Exploring the ocean and the seabed: oceanographic case studies where marine robotics can be applied
The ocean is a natural resource mostly still unexplored, especially in its deepest parts. Deep ocean and seas, as well as coastal areas, are complex environments, where atmospheric forcing and internal processes drive ocean currents and mixing, leading to the ventilation of the deep layers and re-distribution of nutrients throughout the water column. In addition, the ocean plays a critical role in removing carbon from the atmosphere and regulating the Global Climate. Seafloor topography influences ocean circulation by steering ocean flows and providing barriers that prevent deep water from mixing. Smaller scale seafloor features such as provinces of mud volcanoes and/or pockmarks are expressions of the venting of gas-rich fluids through sediments to the ocean. Their extrusive behavior and their physical and chemical interactions with ocean waters remain poorly understood due to their inaccessibility.

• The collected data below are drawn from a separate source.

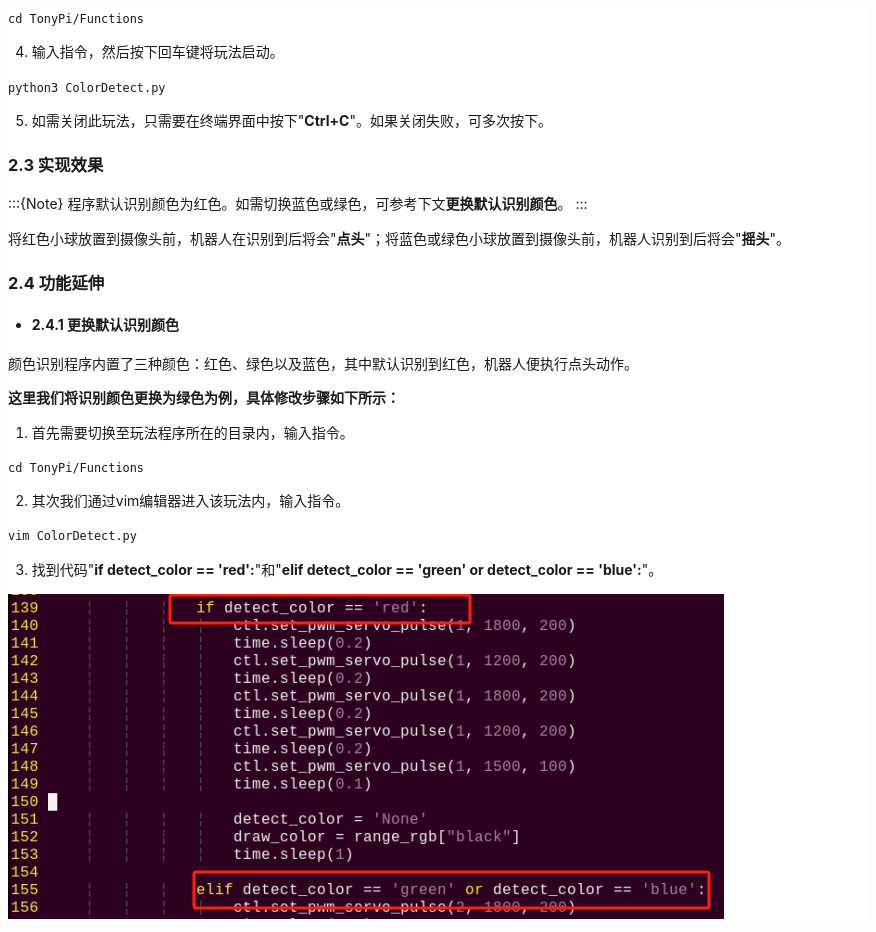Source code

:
 ```commandline
cd TonyPi/Functions
```

4. 输入指令，然后按下回车键将玩法启动。

```commandline
python3 ColorDetect.py
```

5. 如需关闭此玩法，只需要在终端界面中按下"**Ctrl+C**"。如果关闭失败，可多次按下。

### 2.3 实现效果

:::{Note}
程序默认识别颜色为红色。如需切换蓝色或绿色，可参考下文**更换默认识别颜色**。
:::

将红色小球放置到摄像头前，机器人在识别到后将会"**点头**"；将蓝色或绿色小球放置到摄像头前，机器人识别到后将会"**摇头**"。

### 2.4 功能延伸

<p id="anchor_2_4_1"></p>

- #### 2.4.1 更换默认识别颜色

颜色识别程序内置了三种颜色：红色、绿色以及蓝色，其中默认识别到红色，机器人便执行点头动作。

**这里我们将识别颜色更换为绿色为例，具体修改步骤如下所示：**

1)  首先需要切换至玩法程序所在的目录内，输入指令。

```commandline
cd TonyPi/Functions
```

2)  其次我们通过vim编辑器进入该玩法内，输入指令。

```commandline
vim ColorDetect.py
```

3)  找到代码"**if detect_color == 'red':**"和"**elif detect_color == 'green' or detect_color == 'blue':**"。

<img src="../_static/media/8.ai_vision_project/2.1/image7.png"  />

Marine robotics represent now the technological frontiers to reach these geological features and study their functioning. Moreover, the possibilities offered today by the new tools to map the sea floor at high resolution (i.e., combining bathymetry with photo-mosaic of the seabed) allow to expand the marine survey fields, such as habitat mapping for biological applications, underwater archaeology, geotechnical studies on coastal and port infrastructures, coastal evolution surveys, etc. This presentation will focus on some oceanographic case studies where marine robotics (e.g., Glider, AUV, ROV, TV-Multicorer, Ocean Floor Observation System) was or can be successfully applied in support of conventional measurements (vessel surveys, moorings, etc.) to make the ocean observations more efficient, cost effective, and low-risk.